One of the key units at the MLC will be the Rights management group, tasked by the statute "with building and maintaining a centralised database of musical works ownership, providing information to the public that not merely identifies the tens of millions of works that underlie the streaming offerings of digital services, but identifies the copyright owners of each share of each work.”
In addition, the MLC "must match each musical work to all of the sound recordings in which it is embodied." The task is vast since platforms like Apple Music or Spotify claim to have over 50 million recordings and that 40,000 new sound recordings are uploaded each day to Spotify.
Finding data partners
The MLC has launched a Request for Information process in order to gather information and scope out its technology needs. All leading vendors were contacted directly for participation, and the MLC received submissions from ASCAP, AxisPoint, BackOffice, BMI, BMAT, Consensys/HFA/Rumblefish/SESAC, Crunch Digital, DataClef/SOCAN, DDEX, Gracenote, IBM/SACEM, ICE, Music Reports, Open Music Initiative (OMI), SourceAudio and SXWorks.

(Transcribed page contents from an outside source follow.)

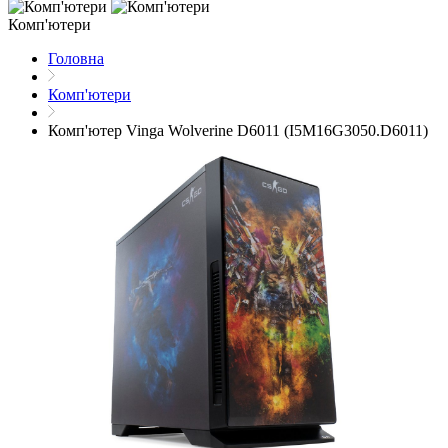
Комп'ютери
Головна
Комп'ютери
Комп'ютер Vinga Wolverine D6011 (I5M16G3050.D6011)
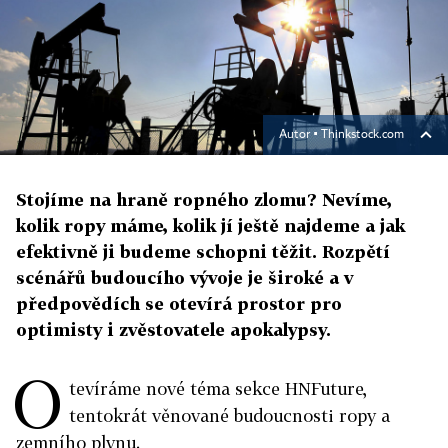
Autor ▪
Thinkstock.com
Stojíme na hraně ropného zlomu? Nevíme,
kolik ropy máme, kolik jí ještě najdeme a jak
efektivně ji budeme schopni těžit. Rozpětí
scénářů budoucího vývoje je široké a v
předpovědích se otevírá prostor pro
optimisty i zvěstovatele apokalypsy.
O
tevíráme nové téma sekce HNFuture,
tentokrát věnované budoucnosti ropy a
zemního plynu.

In February 2019, a smaller group of participants “determined to be most likely to meet the high demands of MLC” were prioritised for movement into a Request for Proposal process, including ASCAP, BackOffice, Consensys/HFA/Rumblefish/SESAC, IBM/SACEM, ICE, Music Reports and SXWorks. But since then, three of the initial RFP participants — ASCAP, BackOffice and ICE —determined “that the aggressive demands of the statutory time line for the MLC conflicted with other business goals and removed themselves from the process,” leaving Consensys/HFA/Rumblefish/SESAC, IBM/SACEM, Music Reports and SXWorks as potential technology providers.
> The Songwriters Guild of America (SGA) has withdrawn its Petition to Participate before the Copyright Royalty Board. (Another petition by David Powell has been dismissed by the Copyright Royalty Judges. )

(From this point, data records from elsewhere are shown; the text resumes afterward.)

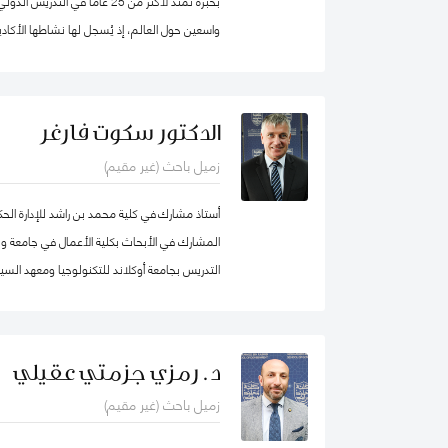
بخبرة تمتد لأكثر من 25 عاماً في 
واسعين حول العالم، إذ يُسجل لها نشاطها الأكادي
والمساواة، حيث شرعت، في بلدها الأم جامايكا،
المدينة إذ عملت على ربط أصحاب أعمال الخير مع 
تعليمية.
الدكتور سكوت فارغر
زميل باحث (غير مقيم)
أستاذ مشارك في كلية محمد بن راشد للإدارة ال
المشارك في الأبحاث بكلية الأعمال في جامعة و
التدريس بجامعة أوكلاند للتكنولوجيا ومعهد السيا
لدراسات سوق العمل (معهد أبحاث العمل في نيوزيل
د. رمزي جزمتي عقيلي
زميل باحث (غير مقيم)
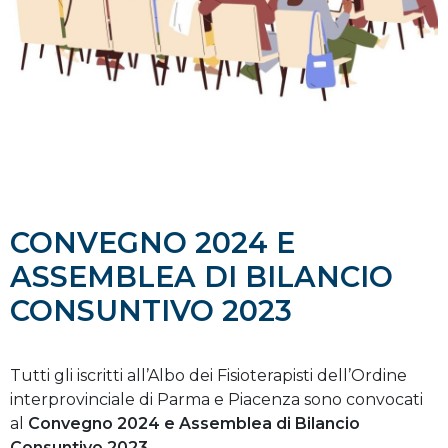
CONVEGNO 2024 E
ASSEMBLEA DI BILANCIO
CONSUNTIVO 2023
Tutti gli iscritti all’Albo dei Fisioterapisti dell’Ordine
interprovinciale di Parma e Piacenza sono convocati
al
Convegno 2024 e Assemblea di Bilancio
Consuntivo 2023
.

The SGA, which supported a competitor to the MLC, had petitioned the CRB to be included in the proceedings for determination and allocation of assessment to fund the MLC. In reaction, the MLC, with the acquiescence of the Digital Licensing Coordinator submitted a motion asking the Copyright Royalty Judges to bar SGA’s participation in the proceedings.
SGA explained its decision to withdraw its petition by its concern that “its continued activities in the Proceeding on an adversarial basis – rather than in its preferred role as a collegial music industry organisation that also serves as the copyright administrator for many of its members – will be counterproductive to the interests of the music creator community in this narrow instance.”

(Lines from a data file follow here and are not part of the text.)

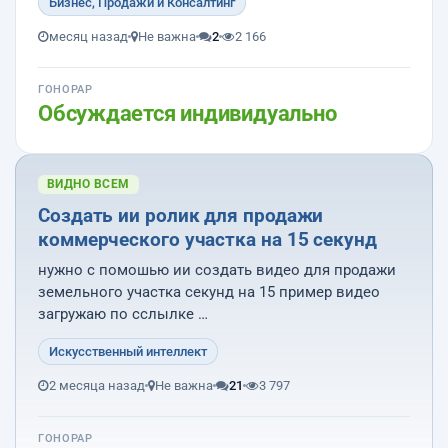
Бизнес, Продажи и Консалтинг
закрытия двух вакансий в фитнес-клуб X-Fit,
Геленджик.
месяц назад
Не важна
2
2 166
Вакансия №1. Менеджер по продажам
ГОНОРАР
Обсуждается индивидуально
Условия для кандидата:
• Удаленная работа.
• Доход...
ВИДНО ВСЕМ
Создать ии ролик для продажи
коммерческого участка на 15 секунд
нужно с помошью ии создать видео для продажи
земельного участка секунд на 15 пример видео
загружаю по сслылке
https://disk.yandex.ru/i/jdOnqcm8CPa0Rg .
Искусственный интеллект
2 месяца назад
Не важна
21
3 797
ГОНОРАР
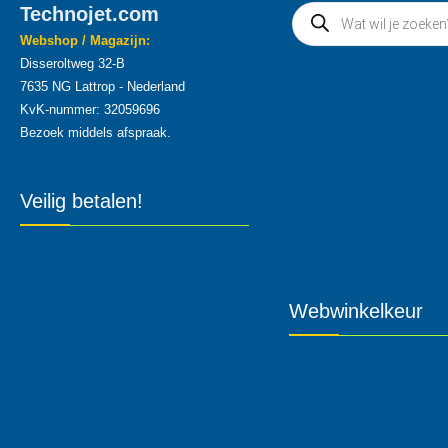
Technojet.com
Webshop / Magazijn:
Disseroltweg 32-B
7635 NG Lattrop - Nederland
KvK-nummer: 32059696
Bezoek middels afspraak.
Veilig betalen!
Webwinkelkeur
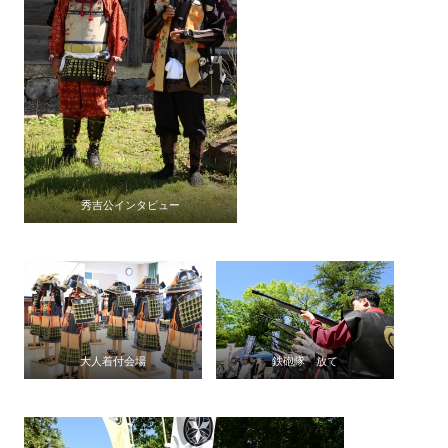
秀吉公インタビュー
大人着付会場
鉄砲隊 放て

However, the SGA said remained “unconvinced that the presence on the MLC board of a small minority of music creators (no matter how diligent and well-meaning they may be) will be able to prevent the major music publishing corporations from attempting to successfully exert undue influence.”
In the petition, the SGA “respectfully implores” the Judges to make “the proper funding for MLC activities specifically designed to identify the proper owners of unmatched musical compositions [and royalties] wherever they may reside in the world... one of the highest priorities of these Proceedings.”